Comment générer des revenus pour demain ?
A ce propos, Mgr Morerod a d’ailleurs fait un pas de plus dans la professionnalisation de ces structures. La mise sur pied d’un Conseil d’administration diocésain constitué de membres laïcs ultra compétents dans leur domaine (finance, immobilier, droit…) permet d’élaborer une vision stratégique à long terme pour les affaires temporelles. Comme le relève Jean-Baptiste Henry de Diesbach, « il est important d’anticiper aujourd’hui les revenus de demain, car tôt ou tard, on assistera à une baisse de l’impôt ecclésiastique et des subsides de l’Etat ».

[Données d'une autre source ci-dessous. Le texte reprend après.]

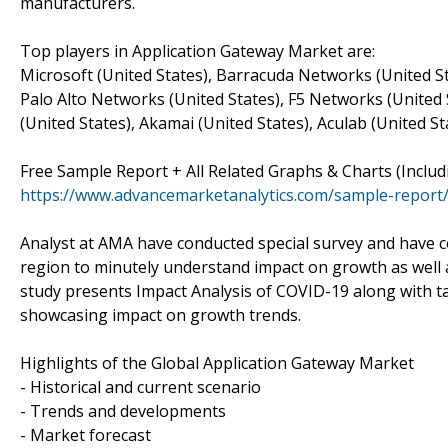
manufacturers.
Top players in Application Gateway Market are:
Microsoft (United States), Barracuda Networks (United St
Palo Alto Networks (United States), F5 Networks (United St
(United States), Akamai (United States), Aculab (United St
Free Sample Report + All Related Graphs & Charts (Inclu
https://www.advancemarketanalytics.com/sample-report
Analyst at AMA have conducted special survey and have c
region to minutely understand impact on growth as well as 
study presents Impact Analysis of COVID-19 along with t
showcasing impact on growth trends.
Highlights of the Global Application Gateway Market
- Historical and current scenario
- Trends and developments
- Market forecast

En ce sens, un outil juridique comme le droit de superficie est intéressant. Il donne la possibilité de construire ou modifier un immeuble comme si l’acquéreur en était propriétaire, tout en permettant au véritable détenteur de dégager un revenu sur du long terme jusqu’à 100 ans et de récupérer le bien à la fin.
Ne pas désacraliser
Un bâtiment appartenant à une congrégation religieuse et aujourd’hui inoccupé peut être réaffecté par exemple au canton dans un but d’utilité publique, tout en continuant à générer des produits pour cette dernière. Une fondation ecclésiastique a ainsi mis un ancien couvent à disposition du canton de Fribourg, à long terme et contre une rente annuelle, pour y héberger des requérants d’asile et des réfugiés. L’opération permet l’accueil de migrants sans en gérer les aspects opérationnels, tout en assurant des revenus qui permettent notamment de financer la formation de futurs prêtres.
Ainsi même si l’Eglise catholique en Suisse romande ne vole pas la palme aux CFF en matière de propriété foncière, compte tenu du caractère fractionné de ses possessions, elle n’a néanmoins pas besoin de désacraliser à outrance ses édifices religieux pour trouver de nouvelles liquidités. Il arrive que cela se produise, comme au Locle où une chapelle de quartier a été transformée en villa, mais dans la majorité des cas, une réaffectation sera préférée à une vente pure et simple, tout comme une saine collaboration avec les cantons et les communes qui dans la plupart des cas continuent de la soutenir.
1 Fédération ecclésiastique catholique romaine du canton de Vaud.